Yine de, bir şeyi hatırlayabilmesi için ona dikkatini vermiş olması gerekiyordu; oysa tüm oluklar için durum böyle değildi, sadece karşısına çıkanlar için durum böyleydi. Ayrıca, düzensiz şekilli ölüm kutularının birbirlerine göre nasıl konumlandıklarını belirlemekte de zorlanıyordu, çünkü bu daha önce düşündüğü bir şey değildi.
Zihninde tüm arenanın mükemmel bir üç boyutlu kopyasını yaratma görevi kolay bir görev değildi.
Sonraki birkaç gün boyunca, Kızıl Kolezyum’da Kâbus Yaratıklarıyla savaşırken dikkati biraz dağıldı. Tüm zayıf köleler yavaş yavaş katledilirken düşmanlarının gittikçe güçlendiği gerçeğiyle kafası karıştı ve performansı düştü.
Bu da daha fazla yaralanma, daha fazla acı ve daha fazla eziyet anlamına geliyordu.
Bazen kendini tamamen yenilmiş, kırılmış ve umutsuz hissediyordu. Sunny acı çekmeye ve zorluklara aşinaydı ve hayatında korkunç ıstıraplardan payına düşeni almıştı… ama Kızıl Kolezyum Duruşması o kadar korkunç bir cehenneme dönüşmüştü ki, o bile bu yüke dayanmakta güçlük çekiyordu. Çok acımasız, çok iğrenç, çok alçakçaydı…
Ve bu üzücü işkence o pes edene kadar bitmeyecekti.
Ama o vazgeçmedi. Bedeni ne kadar yaralı ve ruhu ne kadar kırık olursa olsun, Arzu İblisi’nin sırlarını araştırmak gibi tuhaf bir görev onu ayakta tutuyordu. Bu neredeyse bir saplantı gibiydi. Sunny savaşmaya, öldürmeye, acı çekmeye ve kadim taşları incelemeye devam etti.

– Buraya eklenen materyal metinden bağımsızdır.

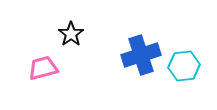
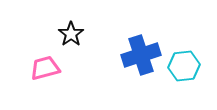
pink trapezoid: moved 2 px right
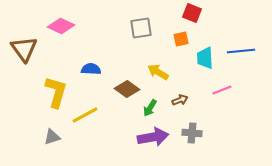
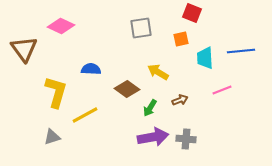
gray cross: moved 6 px left, 6 px down
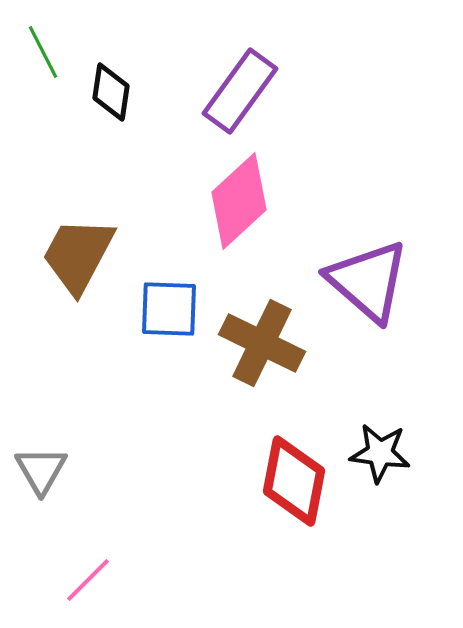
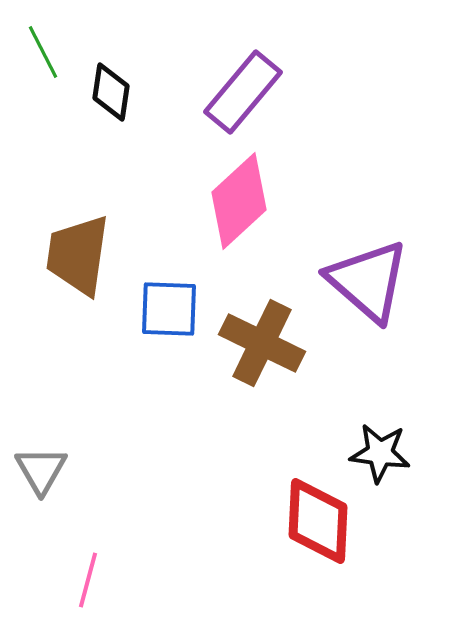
purple rectangle: moved 3 px right, 1 px down; rotated 4 degrees clockwise
brown trapezoid: rotated 20 degrees counterclockwise
red diamond: moved 24 px right, 40 px down; rotated 8 degrees counterclockwise
pink line: rotated 30 degrees counterclockwise
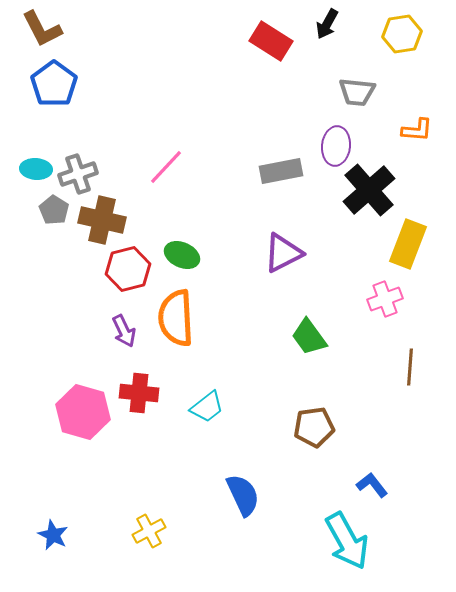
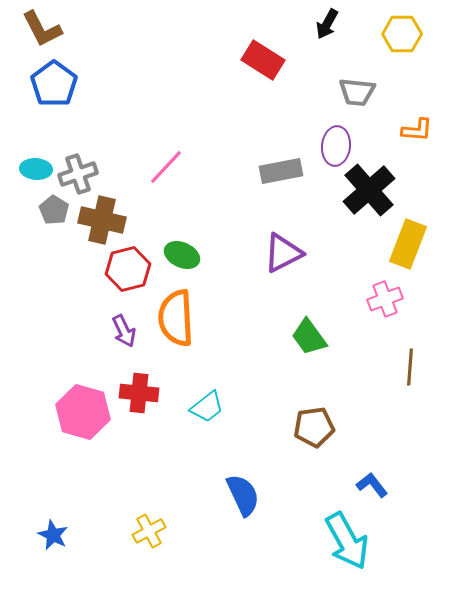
yellow hexagon: rotated 9 degrees clockwise
red rectangle: moved 8 px left, 19 px down
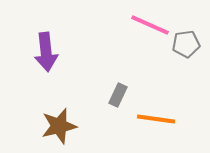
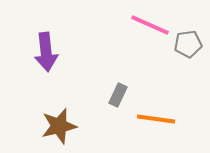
gray pentagon: moved 2 px right
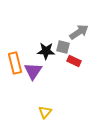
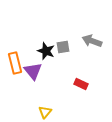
gray arrow: moved 13 px right, 9 px down; rotated 126 degrees counterclockwise
gray square: rotated 24 degrees counterclockwise
black star: rotated 18 degrees clockwise
red rectangle: moved 7 px right, 23 px down
purple triangle: rotated 12 degrees counterclockwise
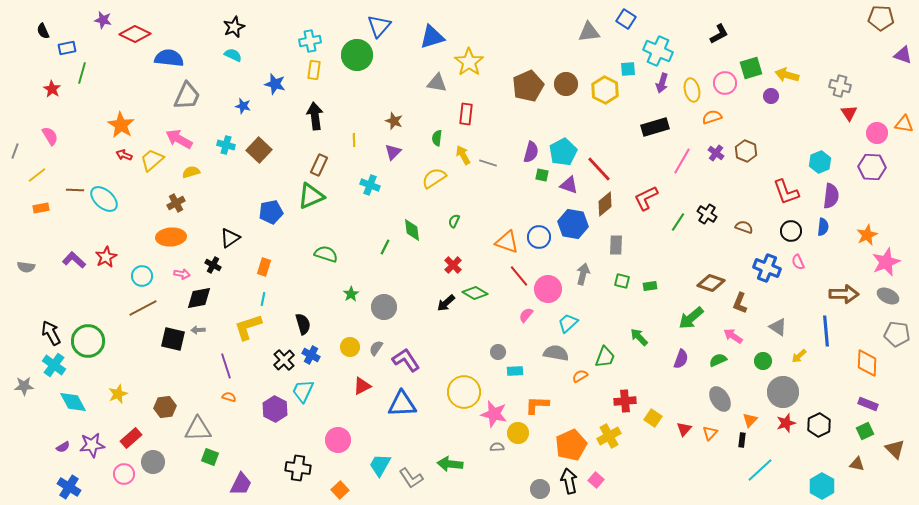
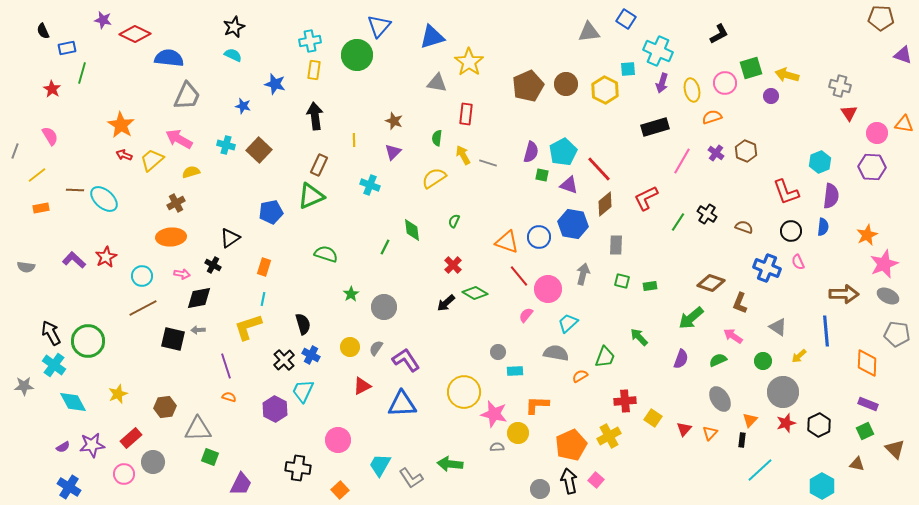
pink star at (886, 262): moved 2 px left, 2 px down
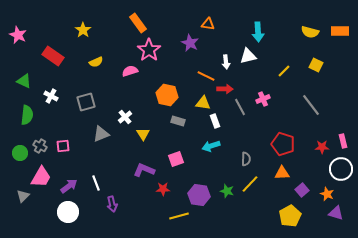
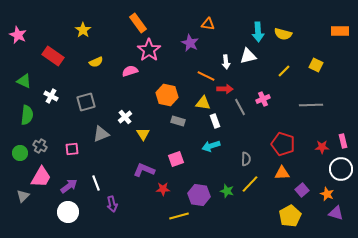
yellow semicircle at (310, 32): moved 27 px left, 2 px down
gray line at (311, 105): rotated 55 degrees counterclockwise
pink square at (63, 146): moved 9 px right, 3 px down
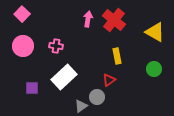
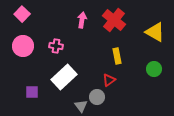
pink arrow: moved 6 px left, 1 px down
purple square: moved 4 px down
gray triangle: rotated 32 degrees counterclockwise
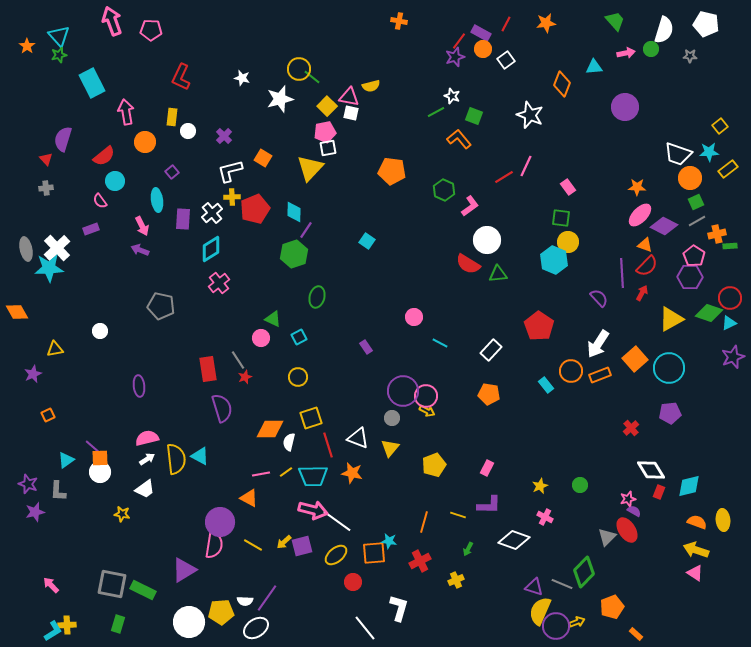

Zihinsel durumu o kadar kötüleşti ki, kendi korkunç çilesini yaşayan Elyas bile suskun şeytani ortağında bir şeylerin çok yanlış olduğunu fark etti. Genç adam gölge yaratığı elinden geldiğince cesaretlendirmeye çalıştı ama içinde bulundukları durumun ruhunu parçalayan umutsuzluğunu yatıştırmak için ne söyleyebilirdi ki?

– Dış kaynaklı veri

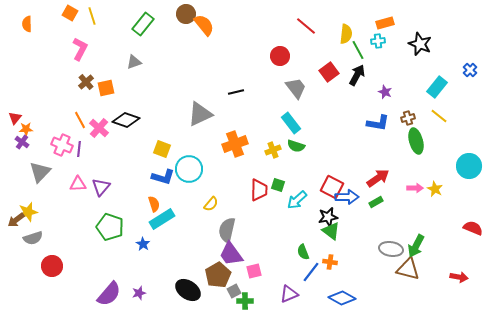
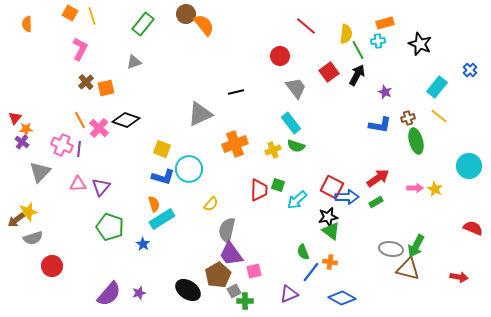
blue L-shape at (378, 123): moved 2 px right, 2 px down
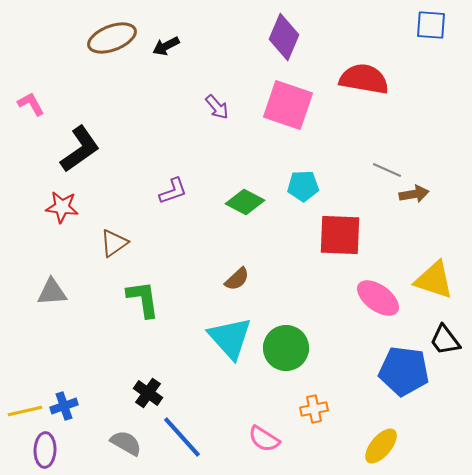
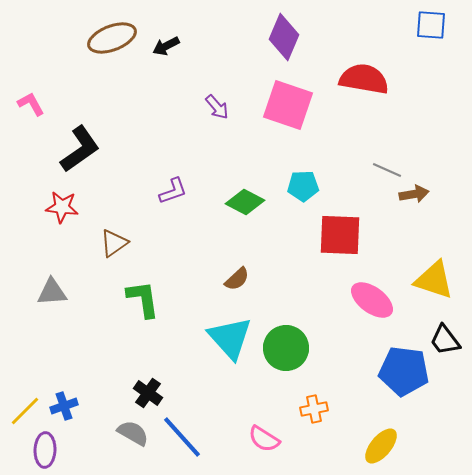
pink ellipse: moved 6 px left, 2 px down
yellow line: rotated 32 degrees counterclockwise
gray semicircle: moved 7 px right, 10 px up
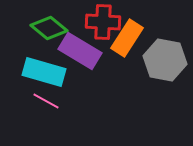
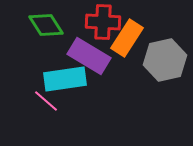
green diamond: moved 3 px left, 3 px up; rotated 18 degrees clockwise
purple rectangle: moved 9 px right, 5 px down
gray hexagon: rotated 24 degrees counterclockwise
cyan rectangle: moved 21 px right, 7 px down; rotated 24 degrees counterclockwise
pink line: rotated 12 degrees clockwise
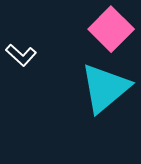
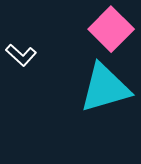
cyan triangle: rotated 24 degrees clockwise
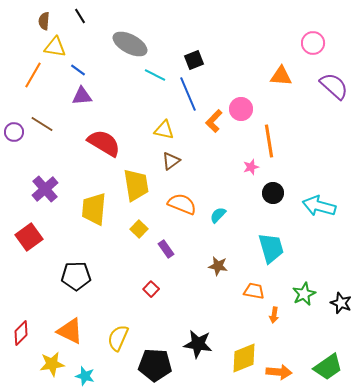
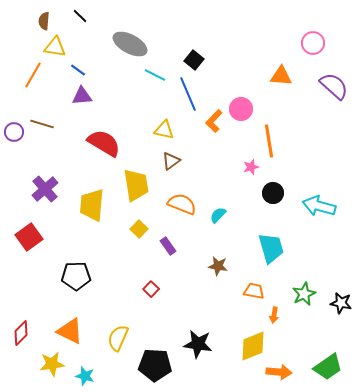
black line at (80, 16): rotated 14 degrees counterclockwise
black square at (194, 60): rotated 30 degrees counterclockwise
brown line at (42, 124): rotated 15 degrees counterclockwise
yellow trapezoid at (94, 209): moved 2 px left, 4 px up
purple rectangle at (166, 249): moved 2 px right, 3 px up
black star at (341, 303): rotated 10 degrees counterclockwise
yellow diamond at (244, 358): moved 9 px right, 12 px up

Köleleştirilmişler, kafeslere kapatılmışlar ve bir sürü ölümcül canavara karşı yaşamları için savaşmaya zorlanmışlardı, ancak demir parmaklıkların arkasına geri atılacaklar, az önce öldürdükleri iğrenç yaratıkların çiğ etiyle beslenecekler ve ertesi gün tüm kâbusu tekrar yaşayacaklardı, ölüm dışında kaçma umutları yoktu… Kızıl Kolezyum’un diğer mahkûmları tarafından öldürülüp yenerek.
Onları tutsak edenler bile Kolezyum tarafından tuzağa düşürülmüş, aynı kısır döngüye zincirlenmiş ve sonunda köleleriyle aynı kaderi paylaşmaya mahkum edilmiş gibi görünüyordu. Bu antik tiyatronun içinde sadece kan dökülüyor ve delilik hüküm sürüyordu.
…Yine de tüm bunlar boşuna değildi. Sonunda, Sunny kolezyumda geçirdikleri günlerin sayısını unuttuktan sonra, nihayet kafasında tiyatronun tam bir görüntüsünü oluşturmayı başardı. Bununla birlikte, kana bulanmış taşa kazınmış dev rünlerin şekillerini de anlamıştı.
Ve bu anlayışla birlikte amaçlarına bakma yeteneği geldi.
Rünlerin şeklini ve konumunu öğrendikten sonra Sunny, taşın yüzeyinin altına bakıp işlevlerini görebildiğini fark etti. Bu yetenek her zaman içindeydi, değişen gözlerinin derinliklerinde saklanıyordu… Sadece nereye ve nasıl bakacağını bilmiyordu, tıpkı Ruh Denizi’nde Mordret ile çarpışmadan önce yaratıkların ruh çekirdeklerini görme yeteneğinin farkında olmadığı gibi.
Yeni bilgilerle donanmış olan Sunny, muazzam rünler tarafından oyulmuş karmaşık yolları izleyerek, arenanın altından ve duvarlarından akan büyük ruh özü nehirlerini algılayabildi.
Sonuçta büyücülük buydu – gizli enerjileri, çoğunlukla da ruhların enerjilerini, kişinin iradesini dünyaya yansıtmak için yönlendirme ve şekillendirme yeteneği… büyüler sadece büyücünün iradesinin ifadeleriydi ve rünler de büyücünün hedefine ulaşmak için enerjinin hareketini manipüle ettiği yapı taşlarıydı.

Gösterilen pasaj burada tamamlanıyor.